» RECORDS SHOWN:
::::::
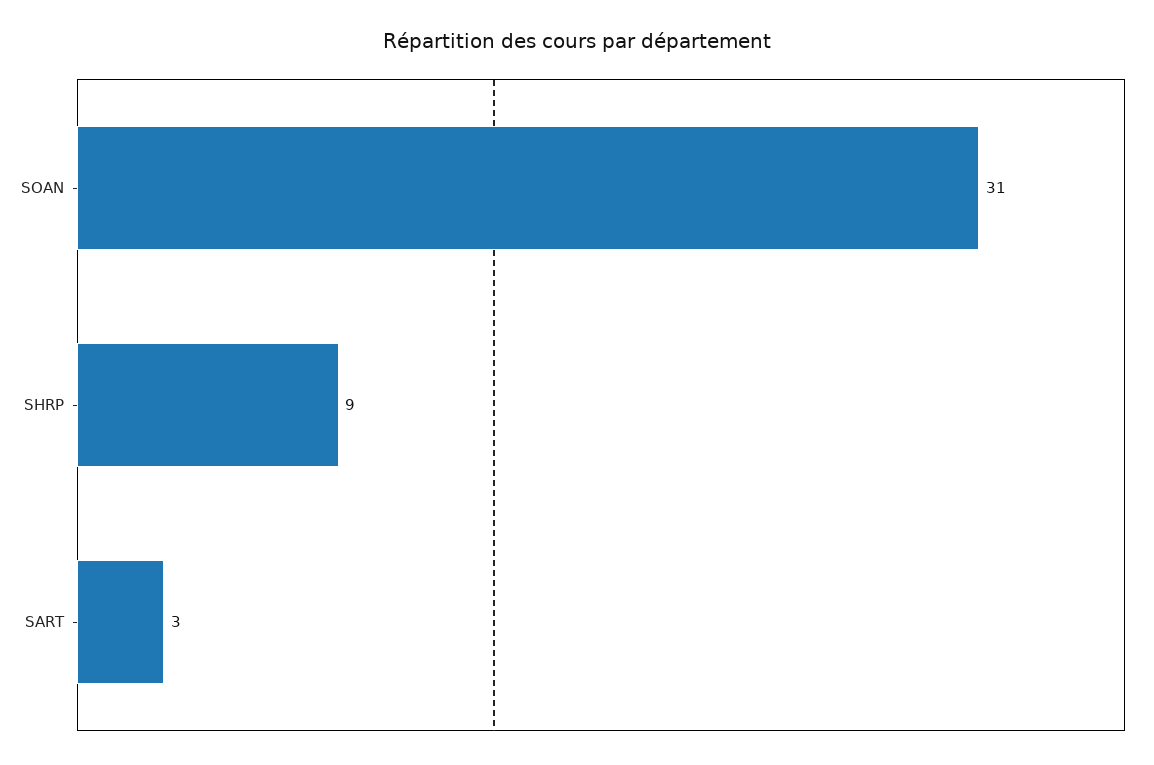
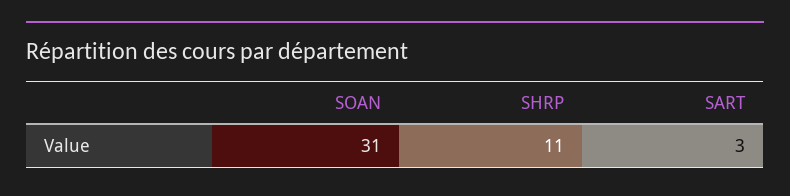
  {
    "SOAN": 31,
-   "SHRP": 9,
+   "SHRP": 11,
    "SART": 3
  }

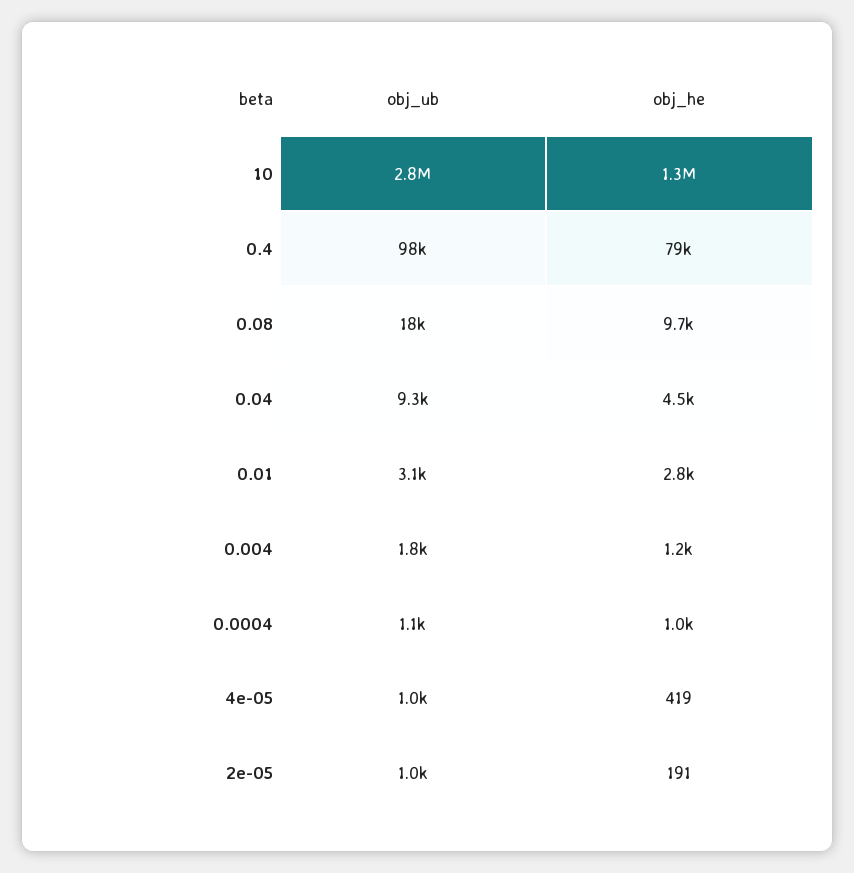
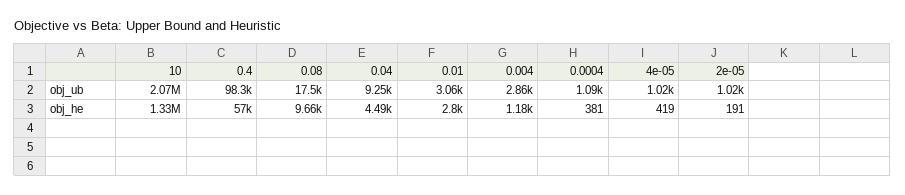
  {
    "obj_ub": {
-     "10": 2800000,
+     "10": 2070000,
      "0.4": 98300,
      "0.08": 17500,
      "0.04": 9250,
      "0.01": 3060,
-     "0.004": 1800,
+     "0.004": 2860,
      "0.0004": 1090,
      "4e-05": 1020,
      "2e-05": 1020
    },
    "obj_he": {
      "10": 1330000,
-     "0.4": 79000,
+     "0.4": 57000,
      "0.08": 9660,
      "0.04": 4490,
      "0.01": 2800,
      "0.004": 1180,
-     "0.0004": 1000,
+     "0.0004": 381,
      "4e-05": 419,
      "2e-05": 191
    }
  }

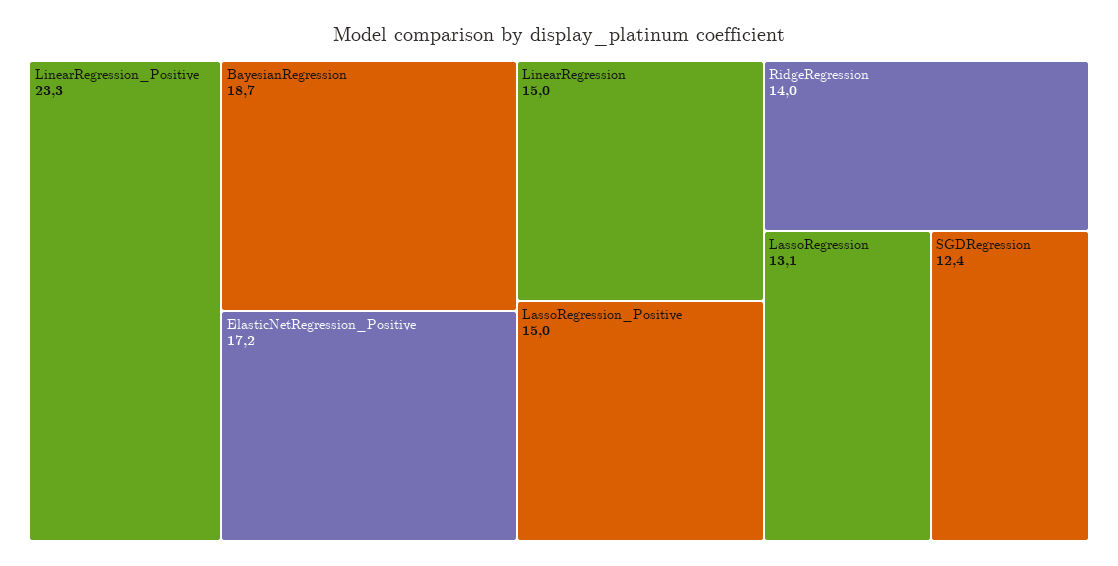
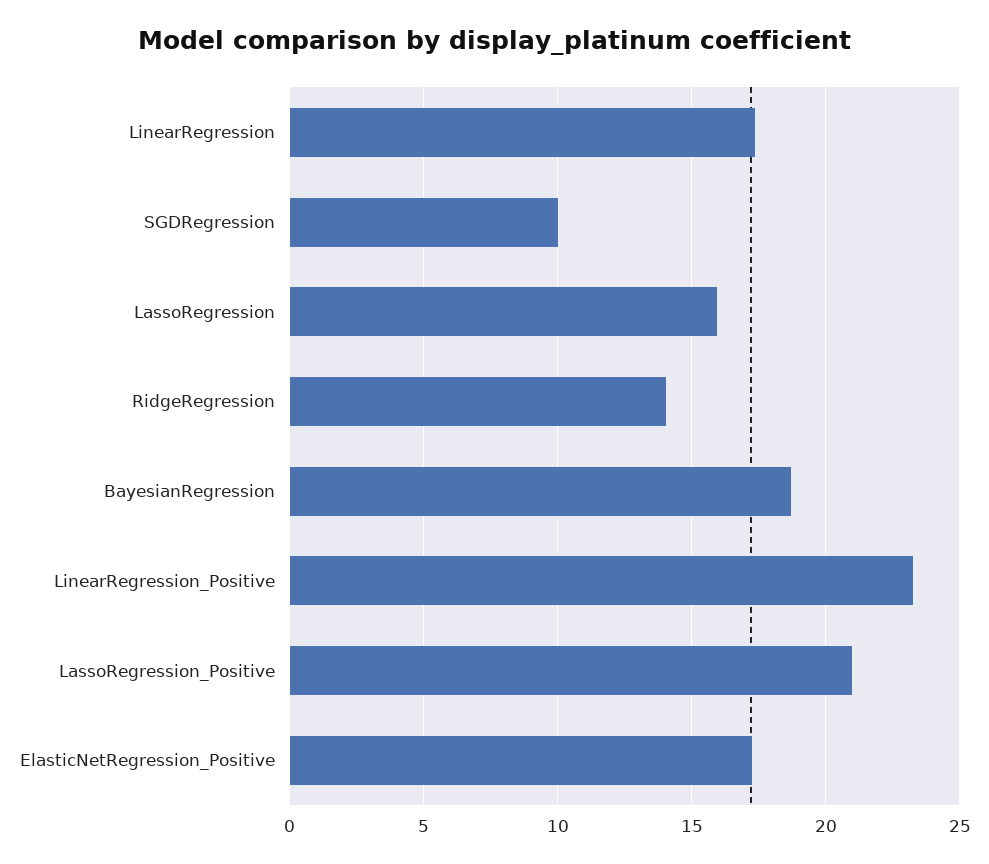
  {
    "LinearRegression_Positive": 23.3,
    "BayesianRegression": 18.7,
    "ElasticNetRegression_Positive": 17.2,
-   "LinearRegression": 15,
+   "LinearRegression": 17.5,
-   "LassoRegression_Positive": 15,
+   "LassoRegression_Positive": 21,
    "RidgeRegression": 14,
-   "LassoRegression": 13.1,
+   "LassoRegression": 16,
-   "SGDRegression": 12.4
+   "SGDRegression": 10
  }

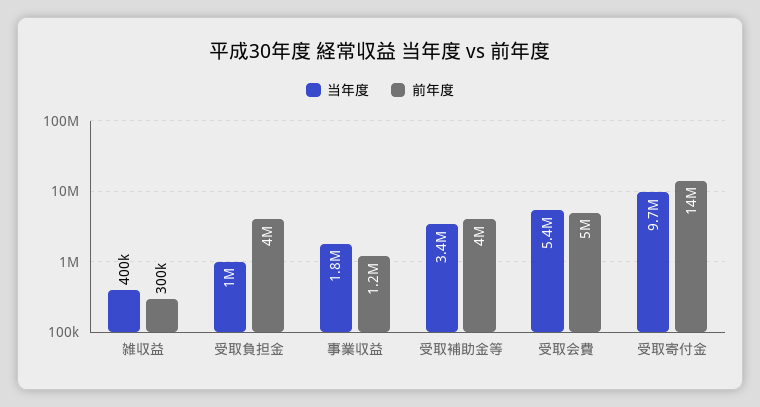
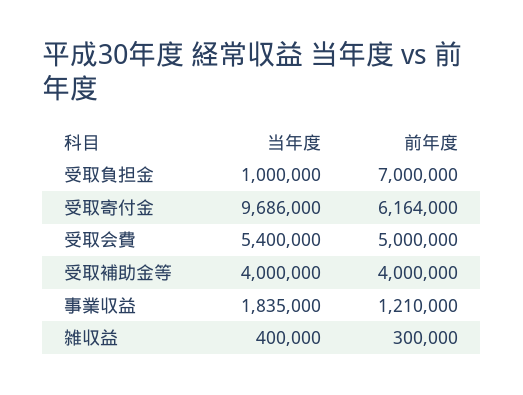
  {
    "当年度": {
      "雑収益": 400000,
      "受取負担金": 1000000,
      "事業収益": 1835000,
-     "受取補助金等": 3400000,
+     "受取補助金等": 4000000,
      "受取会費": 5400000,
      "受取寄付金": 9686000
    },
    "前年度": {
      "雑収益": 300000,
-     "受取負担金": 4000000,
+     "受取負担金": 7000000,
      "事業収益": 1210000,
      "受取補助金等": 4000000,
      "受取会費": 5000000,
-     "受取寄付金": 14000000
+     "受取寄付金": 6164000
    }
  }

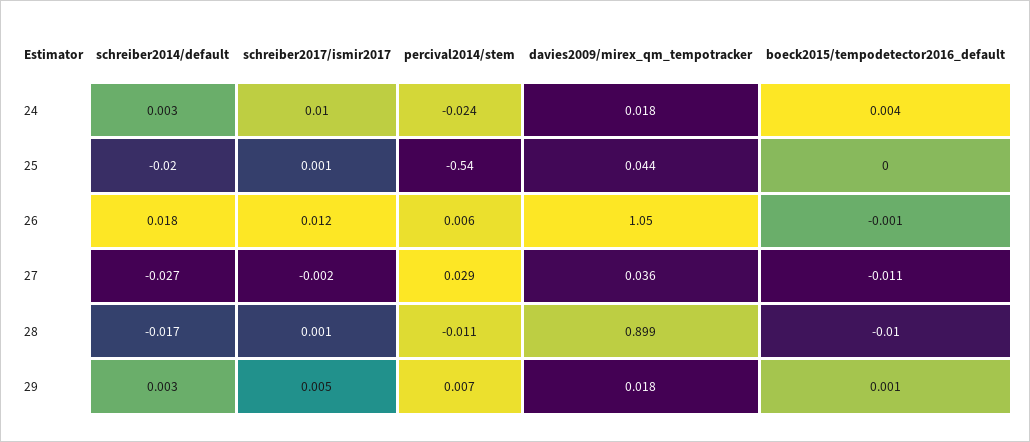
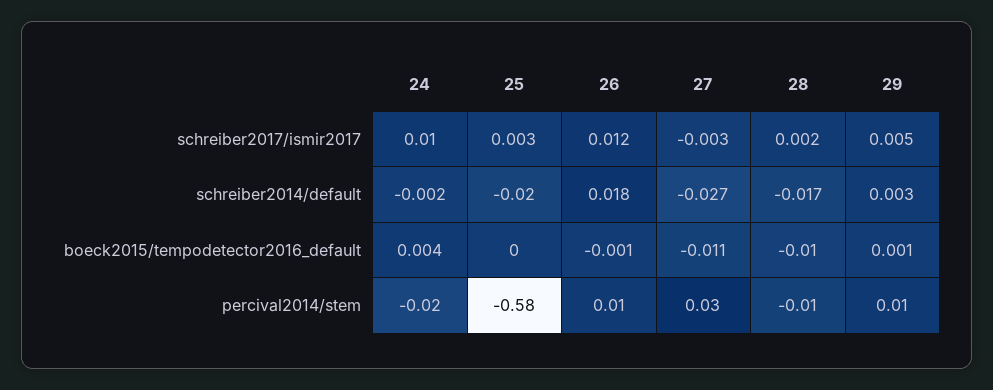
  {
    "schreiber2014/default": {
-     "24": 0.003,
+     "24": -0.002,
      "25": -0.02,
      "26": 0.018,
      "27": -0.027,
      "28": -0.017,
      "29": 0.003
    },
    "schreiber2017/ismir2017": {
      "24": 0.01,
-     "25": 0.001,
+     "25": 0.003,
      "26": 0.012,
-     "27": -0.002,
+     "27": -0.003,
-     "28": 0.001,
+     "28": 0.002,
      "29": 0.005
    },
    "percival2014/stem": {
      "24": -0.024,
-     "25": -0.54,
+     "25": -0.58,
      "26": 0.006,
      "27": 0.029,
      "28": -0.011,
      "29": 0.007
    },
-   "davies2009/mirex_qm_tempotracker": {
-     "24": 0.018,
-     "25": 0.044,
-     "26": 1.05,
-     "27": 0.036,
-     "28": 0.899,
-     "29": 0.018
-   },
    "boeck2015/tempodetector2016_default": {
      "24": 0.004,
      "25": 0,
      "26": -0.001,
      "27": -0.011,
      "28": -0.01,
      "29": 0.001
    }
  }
::::::
» DIRECTIONS:
What lines of the material contain "受取寄付金"? Show them.

» RESULT FOR THIS TASK:
      "受取寄付金": 9686000
-     "受取寄付金": 14000000
+     "受取寄付金": 6164000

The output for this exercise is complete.